北海道喉頭摘出者福祉団体 北鈴会

旭川医大医師34


北鈴会の皆様へ


旭川医科大学耳鼻咽喉科・頭頸部外科
医師 林 隆介


 北鈴会の皆様はじめまして。旭川医科大学耳鼻咽喉科・頭頸部外科の林隆介と申します。2年間の初期臨床研修を旭川医科大学病院で行い、半年間旭川厚生病院へ勤務し、その後は旭川医科大学病院へ戻り、現在は医師4年目となります。研修医の頃に、喉頭摘出術を受けられる患者様をはじめて担当させていただいた際に、北鈴会の存在を知りました。声を失う喉頭摘出術を受ける、という決断はとても大きなもので、私たち医療スタッフが医学的な側面から説明するだけでは決断できない方も少なくありません。北鈴会の方との面談により、術後の生活について具体的なイメージができ、上手に声を出してお話されている姿をみて、手術への不安が軽減され手術を受容される方もおり、北鈴会の皆様には大変お世話になっております。

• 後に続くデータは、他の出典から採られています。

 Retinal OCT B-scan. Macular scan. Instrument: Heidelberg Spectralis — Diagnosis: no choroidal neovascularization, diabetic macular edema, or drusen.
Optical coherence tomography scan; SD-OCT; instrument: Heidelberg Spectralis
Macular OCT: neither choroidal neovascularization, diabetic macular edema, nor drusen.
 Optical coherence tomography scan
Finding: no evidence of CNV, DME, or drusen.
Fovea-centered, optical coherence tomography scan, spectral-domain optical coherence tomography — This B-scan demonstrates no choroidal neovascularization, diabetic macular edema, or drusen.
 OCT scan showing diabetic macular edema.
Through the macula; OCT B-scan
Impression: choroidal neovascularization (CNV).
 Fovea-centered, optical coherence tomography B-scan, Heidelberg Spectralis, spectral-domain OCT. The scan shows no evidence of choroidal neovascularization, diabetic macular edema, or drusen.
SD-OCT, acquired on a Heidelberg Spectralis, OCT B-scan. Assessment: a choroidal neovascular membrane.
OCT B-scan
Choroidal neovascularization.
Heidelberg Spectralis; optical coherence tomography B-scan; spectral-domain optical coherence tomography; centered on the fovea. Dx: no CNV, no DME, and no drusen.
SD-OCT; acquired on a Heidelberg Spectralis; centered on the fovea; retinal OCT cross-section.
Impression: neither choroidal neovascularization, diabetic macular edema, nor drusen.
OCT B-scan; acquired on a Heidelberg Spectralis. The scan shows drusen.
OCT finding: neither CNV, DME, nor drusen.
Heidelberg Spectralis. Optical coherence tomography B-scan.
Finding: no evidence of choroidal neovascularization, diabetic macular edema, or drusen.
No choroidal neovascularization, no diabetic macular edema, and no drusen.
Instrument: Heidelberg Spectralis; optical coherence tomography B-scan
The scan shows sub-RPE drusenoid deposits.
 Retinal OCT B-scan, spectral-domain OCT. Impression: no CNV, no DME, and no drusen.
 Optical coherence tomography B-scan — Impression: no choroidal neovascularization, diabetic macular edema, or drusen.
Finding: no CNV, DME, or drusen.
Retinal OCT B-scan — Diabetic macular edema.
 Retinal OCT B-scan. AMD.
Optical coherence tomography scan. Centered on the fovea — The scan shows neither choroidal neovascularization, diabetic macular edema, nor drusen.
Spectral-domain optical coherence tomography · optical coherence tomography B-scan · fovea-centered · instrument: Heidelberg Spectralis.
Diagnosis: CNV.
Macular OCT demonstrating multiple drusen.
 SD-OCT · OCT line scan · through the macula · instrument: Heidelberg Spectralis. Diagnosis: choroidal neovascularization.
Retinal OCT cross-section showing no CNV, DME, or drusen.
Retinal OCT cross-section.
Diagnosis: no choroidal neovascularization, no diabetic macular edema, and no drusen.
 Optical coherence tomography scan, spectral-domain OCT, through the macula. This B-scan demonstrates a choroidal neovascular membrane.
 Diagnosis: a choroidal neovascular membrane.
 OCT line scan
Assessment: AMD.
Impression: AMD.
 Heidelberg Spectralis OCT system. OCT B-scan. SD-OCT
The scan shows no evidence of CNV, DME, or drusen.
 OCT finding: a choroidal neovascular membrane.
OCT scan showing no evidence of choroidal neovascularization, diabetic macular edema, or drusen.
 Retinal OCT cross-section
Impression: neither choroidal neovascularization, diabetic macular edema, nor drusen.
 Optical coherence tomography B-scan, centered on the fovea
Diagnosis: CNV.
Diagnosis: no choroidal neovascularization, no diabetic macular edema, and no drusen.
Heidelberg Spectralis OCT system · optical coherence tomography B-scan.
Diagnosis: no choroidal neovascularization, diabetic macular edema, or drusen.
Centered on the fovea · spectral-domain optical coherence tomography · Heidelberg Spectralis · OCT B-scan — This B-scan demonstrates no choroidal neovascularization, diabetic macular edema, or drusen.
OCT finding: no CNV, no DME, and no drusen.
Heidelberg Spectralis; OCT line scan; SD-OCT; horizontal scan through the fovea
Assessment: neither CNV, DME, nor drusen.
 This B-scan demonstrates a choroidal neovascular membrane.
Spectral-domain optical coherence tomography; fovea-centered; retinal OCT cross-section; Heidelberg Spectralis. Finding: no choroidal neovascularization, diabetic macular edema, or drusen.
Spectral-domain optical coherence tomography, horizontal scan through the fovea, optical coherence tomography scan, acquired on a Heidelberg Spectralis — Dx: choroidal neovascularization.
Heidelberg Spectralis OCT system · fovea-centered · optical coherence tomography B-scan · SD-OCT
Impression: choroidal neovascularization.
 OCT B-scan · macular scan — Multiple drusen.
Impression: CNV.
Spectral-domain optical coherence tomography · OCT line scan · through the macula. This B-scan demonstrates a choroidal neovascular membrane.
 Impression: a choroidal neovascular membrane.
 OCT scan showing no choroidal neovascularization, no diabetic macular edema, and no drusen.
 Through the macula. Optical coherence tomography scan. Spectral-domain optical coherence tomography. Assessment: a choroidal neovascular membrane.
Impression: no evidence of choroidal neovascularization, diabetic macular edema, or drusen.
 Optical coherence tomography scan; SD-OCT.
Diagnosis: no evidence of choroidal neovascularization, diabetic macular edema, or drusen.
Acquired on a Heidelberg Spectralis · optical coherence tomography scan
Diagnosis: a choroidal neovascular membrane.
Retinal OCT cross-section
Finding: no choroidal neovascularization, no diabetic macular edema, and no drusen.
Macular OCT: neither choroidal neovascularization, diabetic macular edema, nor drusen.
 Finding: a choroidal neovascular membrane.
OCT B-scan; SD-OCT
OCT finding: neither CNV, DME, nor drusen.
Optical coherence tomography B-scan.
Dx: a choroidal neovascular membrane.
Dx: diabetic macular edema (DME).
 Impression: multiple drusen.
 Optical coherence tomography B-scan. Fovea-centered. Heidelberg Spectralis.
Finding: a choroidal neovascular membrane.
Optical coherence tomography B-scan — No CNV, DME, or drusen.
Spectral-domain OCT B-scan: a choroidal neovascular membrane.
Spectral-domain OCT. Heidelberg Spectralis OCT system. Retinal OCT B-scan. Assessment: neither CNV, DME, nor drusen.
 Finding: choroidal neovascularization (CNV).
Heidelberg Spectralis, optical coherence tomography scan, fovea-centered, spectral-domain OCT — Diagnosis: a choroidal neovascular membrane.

 喉頭摘出術の適応となる疾患は、喉頭癌、下咽頭癌が代表的ですが、近年医学の進歩により様々な治療が行われるようになってきました。治療の基本は腫瘍の大きさや全身状態に合わせて、「手術」、「化学療法(抗癌剤)」、「放射線療法」を単独または同時併用や、前後に組み合わせることによって行います。当科では放射線科と協力し、腫瘍を栄養する血管に直接抗癌剤を投与する超選択的動注化学療法に放射線治療を組み合わせる治療を行っているのが特色で、 一昔前に比べると手術による治療は減少しております。しかし進行癌であった場合や腫瘍の種類によっては喉頭摘出術が第一に推奨されることもあり、いまだに非常に重要な手術の一つであります。また、近年頭頸部領域でも抗癌剤の一つである「分子標的薬」という新薬が続々と開発、保険適応になっており、癌治療において一つの転換点を迎えております。

 大学病院は教育の場でもあり、医学部5、6年生の学生や研修医が外来や病棟診療の場に立ち会っております。実際に食道発声や電気発声の仕方などを見せていただき、北鈴会の喉頭摘出患者様に対するサポート体制についてお話を聞かせていただく機会もあるかと思います。とても感銘を受ける学生もおり、良い機会となりますので、今後とも教育面でもご協力いただければ幸いです。

 これからも北鈴会の方々には喉頭摘出術を受けられる患者様のサポートをお願い申し上げるとともに、私も皆様とともに患者様がよりよい治療を受けられるように微力ながら貢献していければと思います。